Per la prima volta da quando stava con noi, vidi le cose per quelle che erano e capii che pretendere che quell’esserino insicuro e indifeso avesse trovato in me, da un giorno all’altro, un nuovo punto di riferimento dopo essere stato strappato alla sua famiglia, al luogo in qui era nata, alle sue abitudini, era quando di più sciocco ed egoista potessi chiederle. Le piacevo, questo s’intuiva, ma il punto è che era costretta a fare riferimento a me perché non aveva scelta: non c’era nessun altro. Io e Kyra eravamo una famiglia anagrafica ma la nostra famiglia affettiva si stava appena formando. Kyra – voglio dargliene atto – fu bravissima dal primo giorno, accettò la nostra compagnia da subito e da subito fu confidente e affettuosa. Dal canto nostro, noi cercammo sempre di farle sentire la nostra presenza senza essere invadenti, di lasciarle i suoi tempi e i suoi spazi, e iniziammo da subito un percorso educativo per aiutarla a superare le sue insicurezze. Tuttavia, eravamo solo all’inizio del nostro cammino.

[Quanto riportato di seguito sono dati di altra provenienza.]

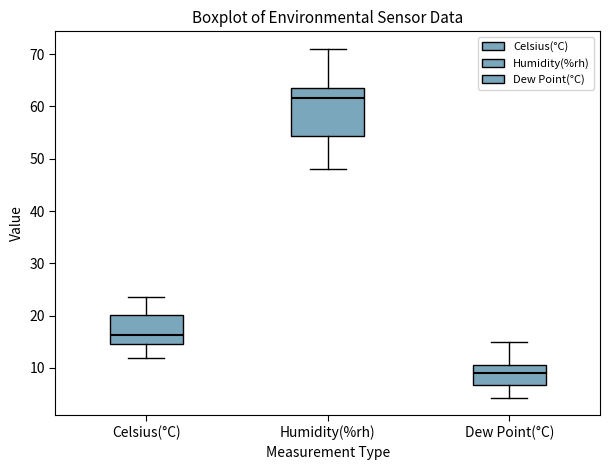

Reading left to right, transcribe this box plot: for each box, give where its median line is, the range the box spans, and where its two whiskers end, as read against the y-axis. The values are not printed on the chart, so give them approximately, as read against the axis.

Celsius(°C): median 16, box 15 to 20, whiskers 12 to 24
Humidity(%rh): median 62, box 54 to 64, whiskers 48 to 71
Dew Point(°C): median 9, box 7 to 11, whiskers 4 to 15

Questa è un’altra parte importante della storia, alla quale intendo dedicare un articolo a parte ma alla quale accennerò per far capire che in nessuno dei ritagli che avevo collezionato c’era scritto che il cane dei tuoi sogni può avere delle difficoltà, delle insicurezze, delle paure per affrontare le quali è richiesto un impegno organizzativo, emotivo ed economico superiore a quello di comprargli le crocchette e portarlo fuori per le passeggiate. Sul mio cartonato c’era la rappresentazione del silenzioso e temibile guardiano della casa e della famiglia, affezionato e leale, devoto al padrone, non un cucciolo pieno di paure, che cercava come meglio poteva di stare al mondo e chiedeva, lei a me, di essere protetta.

Quel giorno capii che avevo una responsabilità nei suoi confronti: quella di tutelarla, di guidarla e di diventare per lei una base sicura. Da lì in avanti ci fummo solo io, Oreste, e Kyra il cane. Il mio cane, quello che avevo davanti, non quello ideale del cartonato. Buttai tutto quello che avevo accumulato negli anni, che non era servito a niente, tenni della descrizione quello che a mio giudizio doveva essere ricordato per evitare di incorrere nell’errore contrario di considerare Kyra prescindendo dalla sua natura e dalle sue motivazioni, e mi dedicai anima e corpo a lei.